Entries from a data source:
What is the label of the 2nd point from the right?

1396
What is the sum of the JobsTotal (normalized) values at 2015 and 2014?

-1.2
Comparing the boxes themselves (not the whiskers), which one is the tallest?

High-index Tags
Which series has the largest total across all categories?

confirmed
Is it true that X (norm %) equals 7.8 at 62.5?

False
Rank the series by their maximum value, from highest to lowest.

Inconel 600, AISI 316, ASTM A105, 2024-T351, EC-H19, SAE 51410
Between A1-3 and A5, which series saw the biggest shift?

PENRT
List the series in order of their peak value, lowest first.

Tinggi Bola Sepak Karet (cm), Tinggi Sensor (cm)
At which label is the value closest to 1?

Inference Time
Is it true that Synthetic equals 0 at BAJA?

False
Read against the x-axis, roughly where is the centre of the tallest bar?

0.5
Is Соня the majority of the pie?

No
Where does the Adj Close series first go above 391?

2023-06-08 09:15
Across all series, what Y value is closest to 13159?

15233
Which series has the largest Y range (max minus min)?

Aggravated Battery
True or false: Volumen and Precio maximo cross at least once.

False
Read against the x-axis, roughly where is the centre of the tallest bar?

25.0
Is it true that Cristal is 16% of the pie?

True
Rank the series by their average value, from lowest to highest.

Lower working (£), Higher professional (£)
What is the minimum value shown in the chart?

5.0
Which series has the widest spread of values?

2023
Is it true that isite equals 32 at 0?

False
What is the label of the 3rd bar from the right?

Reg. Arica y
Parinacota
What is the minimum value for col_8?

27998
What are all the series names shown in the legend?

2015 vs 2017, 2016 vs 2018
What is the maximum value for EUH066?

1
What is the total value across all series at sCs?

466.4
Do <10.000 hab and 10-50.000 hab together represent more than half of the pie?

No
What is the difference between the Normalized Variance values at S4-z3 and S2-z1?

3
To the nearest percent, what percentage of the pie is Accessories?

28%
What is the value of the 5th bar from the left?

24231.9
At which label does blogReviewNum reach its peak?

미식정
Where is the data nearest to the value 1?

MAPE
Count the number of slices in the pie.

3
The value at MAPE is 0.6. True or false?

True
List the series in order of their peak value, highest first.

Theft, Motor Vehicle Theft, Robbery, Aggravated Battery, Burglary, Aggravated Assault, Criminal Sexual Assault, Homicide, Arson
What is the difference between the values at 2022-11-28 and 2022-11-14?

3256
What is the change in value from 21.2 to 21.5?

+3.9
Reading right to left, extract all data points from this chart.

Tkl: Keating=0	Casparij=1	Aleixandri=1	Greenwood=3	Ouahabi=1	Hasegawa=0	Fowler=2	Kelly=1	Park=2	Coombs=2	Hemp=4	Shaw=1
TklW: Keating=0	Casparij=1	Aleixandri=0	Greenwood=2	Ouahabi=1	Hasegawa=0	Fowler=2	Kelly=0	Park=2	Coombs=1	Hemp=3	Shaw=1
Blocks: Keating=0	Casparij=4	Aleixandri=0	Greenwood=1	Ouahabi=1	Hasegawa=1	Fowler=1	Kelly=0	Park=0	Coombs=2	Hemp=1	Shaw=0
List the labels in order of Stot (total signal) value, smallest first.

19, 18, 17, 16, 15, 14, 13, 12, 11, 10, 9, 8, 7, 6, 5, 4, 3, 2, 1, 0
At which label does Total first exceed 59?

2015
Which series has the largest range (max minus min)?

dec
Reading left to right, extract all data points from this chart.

Task details:
Copy all of the entries above word for word, keeping every line as it appears.

Answer for the task:
What is the label of the 2nd point from the right?

1396
What is the sum of the JobsTotal (normalized) values at 2015 and 2014?

-1.2
Comparing the boxes themselves (not the whiskers), which one is the tallest?

High-index Tags
Which series has the largest total across all categories?

confirmed
Is it true that X (norm %) equals 7.8 at 62.5?

False
Rank the series by their maximum value, from highest to lowest.

Inconel 600, AISI 316, ASTM A105, 2024-T351, EC-H19, SAE 51410
Between A1-3 and A5, which series saw the biggest shift?

PENRT
List the series in order of their peak value, lowest first.

Tinggi Bola Sepak Karet (cm), Tinggi Sensor (cm)
At which label is the value closest to 1?

Inference Time
Is it true that Synthetic equals 0 at BAJA?

False
Read against the x-axis, roughly where is the centre of the tallest bar?

0.5
Is Соня the majority of the pie?

No
Where does the Adj Close series first go above 391?

2023-06-08 09:15
Across all series, what Y value is closest to 13159?

15233
Which series has the largest Y range (max minus min)?

Aggravated Battery
True or false: Volumen and Precio maximo cross at least once.

False
Read against the x-axis, roughly where is the centre of the tallest bar?

25.0
Is it true that Cristal is 16% of the pie?

True
Rank the series by their average value, from lowest to highest.

Lower working (£), Higher professional (£)
What is the minimum value shown in the chart?

5.0
Which series has the widest spread of values?

2023
Is it true that isite equals 32 at 0?

False
What is the label of the 3rd bar from the right?

Reg. Arica y
Parinacota
What is the minimum value for col_8?

27998
What are all the series names shown in the legend?

2015 vs 2017, 2016 vs 2018
What is the maximum value for EUH066?

1
What is the total value across all series at sCs?

466.4
Do <10.000 hab and 10-50.000 hab together represent more than half of the pie?

No
What is the difference between the Normalized Variance values at S4-z3 and S2-z1?

3
To the nearest percent, what percentage of the pie is Accessories?

28%
What is the value of the 5th bar from the left?

24231.9
At which label does blogReviewNum reach its peak?

미식정
Where is the data nearest to the value 1?

MAPE
Count the number of slices in the pie.

3
The value at MAPE is 0.6. True or false?

True
List the series in order of their peak value, highest first.

Theft, Motor Vehicle Theft, Robbery, Aggravated Battery, Burglary, Aggravated Assault, Criminal Sexual Assault, Homicide, Arson
What is the difference between the values at 2022-11-28 and 2022-11-14?

3256
What is the change in value from 21.2 to 21.5?

+3.9
Reading right to left, extract all data points from this chart.

Tkl: Keating=0	Casparij=1	Aleixandri=1	Greenwood=3	Ouahabi=1	Hasegawa=0	Fowler=2	Kelly=1	Park=2	Coombs=2	Hemp=4	Shaw=1
TklW: Keating=0	Casparij=1	Aleixandri=0	Greenwood=2	Ouahabi=1	Hasegawa=0	Fowler=2	Kelly=0	Park=2	Coombs=1	Hemp=3	Shaw=1
Blocks: Keating=0	Casparij=4	Aleixandri=0	Greenwood=1	Ouahabi=1	Hasegawa=1	Fowler=1	Kelly=0	Park=0	Coombs=2	Hemp=1	Shaw=0
List the labels in order of Stot (total signal) value, smallest first.

19, 18, 17, 16, 15, 14, 13, 12, 11, 10, 9, 8, 7, 6, 5, 4, 3, 2, 1, 0
At which label does Total first exceed 59?

2015
Which series has the largest range (max minus min)?

dec
Reading left to right, extract all data points from this chart.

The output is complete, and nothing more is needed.